Even more important, the failure rate dropped from 36% without traceability to 8% with traceability — about a 78% reduction in sessions that stalled before an edit.
This is not a perfect task-completion metric, because an edit can still be wrong, but it is the closest proxy in the logs: did the agent actually start changing the repo, or did it burn the session exploring? Based on the data, context-window exhaustion was the dominant issue without the skill. The main difference was that traceability repos gave the agent project memory before it started working.
Lastly, I found a few other interesting metrics that qualitatively reflect my positive engineering experience:
From medium to low re-litigated decisions per session.
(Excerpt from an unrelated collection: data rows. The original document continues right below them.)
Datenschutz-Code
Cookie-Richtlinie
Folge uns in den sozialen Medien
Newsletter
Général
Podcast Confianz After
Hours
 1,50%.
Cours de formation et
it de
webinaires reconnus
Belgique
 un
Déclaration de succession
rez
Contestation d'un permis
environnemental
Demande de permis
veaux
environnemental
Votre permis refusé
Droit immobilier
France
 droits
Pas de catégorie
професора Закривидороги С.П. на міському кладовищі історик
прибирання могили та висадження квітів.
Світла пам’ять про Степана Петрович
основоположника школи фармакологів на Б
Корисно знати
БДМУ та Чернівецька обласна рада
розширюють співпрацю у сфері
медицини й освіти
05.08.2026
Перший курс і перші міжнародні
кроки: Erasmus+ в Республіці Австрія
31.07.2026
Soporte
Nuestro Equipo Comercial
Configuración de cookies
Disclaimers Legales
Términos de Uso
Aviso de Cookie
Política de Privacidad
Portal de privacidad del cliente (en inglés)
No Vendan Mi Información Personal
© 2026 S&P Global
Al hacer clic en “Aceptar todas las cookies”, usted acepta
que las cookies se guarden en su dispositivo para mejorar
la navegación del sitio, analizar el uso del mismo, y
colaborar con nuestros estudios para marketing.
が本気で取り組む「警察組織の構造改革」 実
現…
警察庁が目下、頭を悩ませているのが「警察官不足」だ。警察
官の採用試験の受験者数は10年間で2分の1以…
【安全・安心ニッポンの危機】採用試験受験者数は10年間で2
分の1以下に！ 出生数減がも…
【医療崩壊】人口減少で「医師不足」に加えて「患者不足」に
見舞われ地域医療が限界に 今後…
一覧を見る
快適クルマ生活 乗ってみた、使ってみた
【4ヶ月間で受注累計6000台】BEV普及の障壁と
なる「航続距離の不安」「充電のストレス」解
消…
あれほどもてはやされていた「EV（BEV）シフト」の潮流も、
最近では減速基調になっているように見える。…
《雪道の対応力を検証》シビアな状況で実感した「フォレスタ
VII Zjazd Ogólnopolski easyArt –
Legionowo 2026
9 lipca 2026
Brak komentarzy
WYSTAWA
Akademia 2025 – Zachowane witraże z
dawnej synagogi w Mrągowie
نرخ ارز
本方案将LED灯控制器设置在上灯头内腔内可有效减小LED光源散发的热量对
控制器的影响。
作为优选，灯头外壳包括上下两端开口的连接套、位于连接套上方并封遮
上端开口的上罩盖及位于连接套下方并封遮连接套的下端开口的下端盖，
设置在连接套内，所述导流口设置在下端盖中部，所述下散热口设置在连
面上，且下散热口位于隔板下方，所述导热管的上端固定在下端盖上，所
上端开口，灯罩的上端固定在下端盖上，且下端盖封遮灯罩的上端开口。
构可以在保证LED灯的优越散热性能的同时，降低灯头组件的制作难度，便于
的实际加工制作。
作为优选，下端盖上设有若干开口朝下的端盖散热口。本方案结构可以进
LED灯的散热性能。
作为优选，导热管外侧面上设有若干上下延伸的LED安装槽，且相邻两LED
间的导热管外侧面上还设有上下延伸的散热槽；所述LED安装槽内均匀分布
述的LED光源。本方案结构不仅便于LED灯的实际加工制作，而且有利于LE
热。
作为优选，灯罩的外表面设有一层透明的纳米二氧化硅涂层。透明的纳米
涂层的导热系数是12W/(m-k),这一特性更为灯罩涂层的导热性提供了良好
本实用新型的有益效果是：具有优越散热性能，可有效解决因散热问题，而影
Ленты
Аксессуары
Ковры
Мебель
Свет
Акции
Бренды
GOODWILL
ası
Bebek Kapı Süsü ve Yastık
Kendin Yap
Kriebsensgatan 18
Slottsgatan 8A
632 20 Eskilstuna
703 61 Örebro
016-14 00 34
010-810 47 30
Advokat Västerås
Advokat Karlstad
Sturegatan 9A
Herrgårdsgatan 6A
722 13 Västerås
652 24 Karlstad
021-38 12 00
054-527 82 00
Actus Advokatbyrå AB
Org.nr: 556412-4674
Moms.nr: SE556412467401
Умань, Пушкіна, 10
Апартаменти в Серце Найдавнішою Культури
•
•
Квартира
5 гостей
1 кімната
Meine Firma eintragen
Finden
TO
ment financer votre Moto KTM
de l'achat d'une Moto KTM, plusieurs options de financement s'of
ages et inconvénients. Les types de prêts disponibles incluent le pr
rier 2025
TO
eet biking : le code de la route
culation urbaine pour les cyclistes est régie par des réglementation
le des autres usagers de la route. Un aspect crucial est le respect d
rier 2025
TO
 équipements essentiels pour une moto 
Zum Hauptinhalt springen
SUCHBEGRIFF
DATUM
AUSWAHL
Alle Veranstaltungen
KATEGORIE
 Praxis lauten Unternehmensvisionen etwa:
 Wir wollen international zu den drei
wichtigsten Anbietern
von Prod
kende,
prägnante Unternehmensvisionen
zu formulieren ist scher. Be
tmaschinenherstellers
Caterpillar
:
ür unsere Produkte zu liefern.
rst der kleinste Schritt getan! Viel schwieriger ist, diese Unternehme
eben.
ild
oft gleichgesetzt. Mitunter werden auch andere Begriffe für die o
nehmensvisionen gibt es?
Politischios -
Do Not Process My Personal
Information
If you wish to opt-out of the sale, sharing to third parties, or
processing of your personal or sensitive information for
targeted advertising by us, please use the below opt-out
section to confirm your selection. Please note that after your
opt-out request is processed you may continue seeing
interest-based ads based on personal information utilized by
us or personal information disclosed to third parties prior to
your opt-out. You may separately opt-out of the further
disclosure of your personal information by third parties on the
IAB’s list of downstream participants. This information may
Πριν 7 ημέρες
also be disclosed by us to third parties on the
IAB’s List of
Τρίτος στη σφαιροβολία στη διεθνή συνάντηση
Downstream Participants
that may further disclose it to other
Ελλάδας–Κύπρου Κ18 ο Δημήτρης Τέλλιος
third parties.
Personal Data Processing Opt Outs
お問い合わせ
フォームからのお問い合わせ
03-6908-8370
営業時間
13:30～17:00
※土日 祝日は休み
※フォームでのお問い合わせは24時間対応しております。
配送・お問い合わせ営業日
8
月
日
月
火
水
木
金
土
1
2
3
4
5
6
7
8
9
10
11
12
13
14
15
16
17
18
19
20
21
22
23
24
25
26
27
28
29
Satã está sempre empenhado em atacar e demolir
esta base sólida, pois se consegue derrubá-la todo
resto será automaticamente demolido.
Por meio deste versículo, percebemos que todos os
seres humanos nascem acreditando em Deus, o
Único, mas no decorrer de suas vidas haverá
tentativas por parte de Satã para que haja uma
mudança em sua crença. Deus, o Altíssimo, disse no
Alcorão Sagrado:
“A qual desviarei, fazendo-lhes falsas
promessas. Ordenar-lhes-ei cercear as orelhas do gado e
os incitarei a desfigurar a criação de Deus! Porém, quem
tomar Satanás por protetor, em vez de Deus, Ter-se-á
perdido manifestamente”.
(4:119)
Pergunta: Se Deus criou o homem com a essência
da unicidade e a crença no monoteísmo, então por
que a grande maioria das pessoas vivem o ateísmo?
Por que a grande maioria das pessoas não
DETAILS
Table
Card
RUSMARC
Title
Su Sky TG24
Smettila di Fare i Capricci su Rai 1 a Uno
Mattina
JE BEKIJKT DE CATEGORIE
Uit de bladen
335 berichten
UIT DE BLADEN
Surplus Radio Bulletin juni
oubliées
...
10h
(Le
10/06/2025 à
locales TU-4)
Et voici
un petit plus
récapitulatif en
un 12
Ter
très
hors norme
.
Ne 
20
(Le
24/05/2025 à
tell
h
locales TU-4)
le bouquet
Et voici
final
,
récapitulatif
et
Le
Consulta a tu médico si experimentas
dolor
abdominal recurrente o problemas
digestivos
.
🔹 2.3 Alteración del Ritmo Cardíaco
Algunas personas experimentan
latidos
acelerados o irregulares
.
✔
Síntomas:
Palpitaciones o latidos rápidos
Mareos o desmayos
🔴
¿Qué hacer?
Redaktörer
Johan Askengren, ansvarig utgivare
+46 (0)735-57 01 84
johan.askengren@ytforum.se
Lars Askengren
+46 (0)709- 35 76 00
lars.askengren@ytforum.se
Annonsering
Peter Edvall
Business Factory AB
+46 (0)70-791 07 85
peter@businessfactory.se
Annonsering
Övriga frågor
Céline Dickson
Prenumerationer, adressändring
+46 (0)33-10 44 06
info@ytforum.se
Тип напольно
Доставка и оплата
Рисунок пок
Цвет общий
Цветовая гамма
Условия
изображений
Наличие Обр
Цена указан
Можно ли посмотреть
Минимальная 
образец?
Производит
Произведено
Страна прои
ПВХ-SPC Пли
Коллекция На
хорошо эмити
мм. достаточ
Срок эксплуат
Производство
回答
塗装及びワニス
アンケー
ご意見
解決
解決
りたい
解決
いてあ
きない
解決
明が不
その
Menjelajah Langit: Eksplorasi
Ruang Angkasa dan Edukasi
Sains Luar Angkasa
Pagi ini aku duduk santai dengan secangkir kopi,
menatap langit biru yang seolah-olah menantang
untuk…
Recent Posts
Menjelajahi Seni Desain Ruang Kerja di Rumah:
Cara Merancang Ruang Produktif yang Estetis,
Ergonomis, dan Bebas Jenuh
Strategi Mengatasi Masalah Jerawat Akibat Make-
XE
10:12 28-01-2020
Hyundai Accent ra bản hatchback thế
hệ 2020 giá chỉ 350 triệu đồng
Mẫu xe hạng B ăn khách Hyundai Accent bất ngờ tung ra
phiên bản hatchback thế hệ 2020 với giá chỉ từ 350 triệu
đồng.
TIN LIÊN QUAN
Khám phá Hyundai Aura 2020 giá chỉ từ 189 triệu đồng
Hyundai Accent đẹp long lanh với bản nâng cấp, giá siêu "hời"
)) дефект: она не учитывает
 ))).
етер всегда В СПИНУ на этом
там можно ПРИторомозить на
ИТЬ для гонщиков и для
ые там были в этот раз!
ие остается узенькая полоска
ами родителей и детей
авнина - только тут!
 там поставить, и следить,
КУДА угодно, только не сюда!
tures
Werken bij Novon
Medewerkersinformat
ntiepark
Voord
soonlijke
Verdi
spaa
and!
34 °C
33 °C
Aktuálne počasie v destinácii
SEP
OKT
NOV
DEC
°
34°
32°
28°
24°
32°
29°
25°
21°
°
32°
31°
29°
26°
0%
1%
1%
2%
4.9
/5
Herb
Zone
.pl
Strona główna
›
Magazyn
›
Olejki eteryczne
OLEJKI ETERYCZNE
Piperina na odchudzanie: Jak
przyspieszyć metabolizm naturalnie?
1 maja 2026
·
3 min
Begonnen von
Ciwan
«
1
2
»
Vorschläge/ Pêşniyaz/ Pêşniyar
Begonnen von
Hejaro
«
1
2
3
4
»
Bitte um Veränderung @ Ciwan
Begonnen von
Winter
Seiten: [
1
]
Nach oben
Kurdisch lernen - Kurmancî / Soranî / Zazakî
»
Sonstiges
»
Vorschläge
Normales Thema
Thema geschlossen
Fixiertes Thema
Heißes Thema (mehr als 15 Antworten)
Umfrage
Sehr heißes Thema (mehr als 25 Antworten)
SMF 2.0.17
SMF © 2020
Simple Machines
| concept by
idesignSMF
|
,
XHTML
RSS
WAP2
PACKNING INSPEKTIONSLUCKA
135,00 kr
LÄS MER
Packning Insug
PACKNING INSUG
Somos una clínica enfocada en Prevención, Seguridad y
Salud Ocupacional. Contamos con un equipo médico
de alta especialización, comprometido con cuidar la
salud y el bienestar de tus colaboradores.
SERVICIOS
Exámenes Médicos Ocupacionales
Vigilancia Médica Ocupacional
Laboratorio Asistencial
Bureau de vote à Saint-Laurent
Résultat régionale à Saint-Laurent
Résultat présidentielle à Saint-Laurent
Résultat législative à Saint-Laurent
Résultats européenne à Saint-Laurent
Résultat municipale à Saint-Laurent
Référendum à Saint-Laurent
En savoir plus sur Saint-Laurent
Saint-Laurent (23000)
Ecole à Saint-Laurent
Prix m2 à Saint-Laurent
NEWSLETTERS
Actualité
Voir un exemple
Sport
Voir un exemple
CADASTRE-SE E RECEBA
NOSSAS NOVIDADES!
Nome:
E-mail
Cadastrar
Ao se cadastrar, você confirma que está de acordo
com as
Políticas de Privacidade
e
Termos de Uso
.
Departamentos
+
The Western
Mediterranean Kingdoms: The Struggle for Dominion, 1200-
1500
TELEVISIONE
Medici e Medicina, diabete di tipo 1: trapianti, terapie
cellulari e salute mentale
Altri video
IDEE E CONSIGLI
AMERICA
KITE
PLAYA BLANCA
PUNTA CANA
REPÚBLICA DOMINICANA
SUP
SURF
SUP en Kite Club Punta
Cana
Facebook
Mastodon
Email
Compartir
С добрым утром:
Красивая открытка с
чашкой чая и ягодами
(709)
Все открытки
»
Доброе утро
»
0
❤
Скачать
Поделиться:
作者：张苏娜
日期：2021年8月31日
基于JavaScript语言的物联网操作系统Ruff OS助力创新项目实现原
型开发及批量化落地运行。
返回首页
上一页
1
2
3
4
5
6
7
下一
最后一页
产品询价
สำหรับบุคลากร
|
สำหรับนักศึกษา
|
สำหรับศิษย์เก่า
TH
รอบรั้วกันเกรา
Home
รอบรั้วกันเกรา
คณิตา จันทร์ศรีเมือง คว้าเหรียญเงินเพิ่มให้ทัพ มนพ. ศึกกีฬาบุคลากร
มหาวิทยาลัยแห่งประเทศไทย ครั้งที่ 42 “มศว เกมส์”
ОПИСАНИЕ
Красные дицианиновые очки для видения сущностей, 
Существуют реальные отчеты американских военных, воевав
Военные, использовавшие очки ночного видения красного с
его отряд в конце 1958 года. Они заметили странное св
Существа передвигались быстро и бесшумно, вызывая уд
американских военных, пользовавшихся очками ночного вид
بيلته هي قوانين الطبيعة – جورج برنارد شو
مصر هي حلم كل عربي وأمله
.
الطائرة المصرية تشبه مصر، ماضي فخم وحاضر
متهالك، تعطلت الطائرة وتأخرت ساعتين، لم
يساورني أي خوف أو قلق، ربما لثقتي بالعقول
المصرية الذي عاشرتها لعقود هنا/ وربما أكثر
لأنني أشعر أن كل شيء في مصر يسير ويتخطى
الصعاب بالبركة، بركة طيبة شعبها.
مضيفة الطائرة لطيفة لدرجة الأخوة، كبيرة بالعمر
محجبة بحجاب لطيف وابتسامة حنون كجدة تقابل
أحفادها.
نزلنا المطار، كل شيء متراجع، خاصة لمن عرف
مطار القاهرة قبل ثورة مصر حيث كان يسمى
35x higher mention rate for decision and requirement keywords in projects with traceability, showing that the docs are actually referenced mid-session.
6x increase in median session depth without re-initiation or interruption due to context-window limitations.
+77% average transcript length per session.
It is impressive how much one can achieve with so little. Agentic AI coding tools are still in their infancy, and if you know how things should be done, the impact on code quality and engineering productivity can be tremendous.
Of course, these numbers should be carefully validated, but I can qualitatively conclude that the skill works and does its job well. I feel more productive. AI turns are shorter. Agents make fewer wrong moves, and my frustration during coding sessions has materially decreased. I can trust AI more and get better products at the end.
You can install this skill from GitHub. It works best for new projects where product traceability evolves with the project from day one. As you code with this skill enabled, you should see its impact grow over time and improve the quality of your coding sessions.
Additionally, I recommend that everyone experiment with existing enterprise-level agentic memory products.
● Selection bias. Traceability projects are bigger, more mature projects, so over time they are likely to cache better. Causation is mixed.
● No API-level usage data in JSONL. Cache-read percentages are estimates from transcript structure, not measured cache_read_input_tokens.
● Session length ≠ savings. “6× longer sessions” measures sustained engagement, not per-turn efficiency.
● Conservative vs. optimistic range. The lower bound (~30% context saved) assumes only the PRD is reused; the upper bound (~50%) assumes the full traceability quartet plus changelog history is reused across many turns.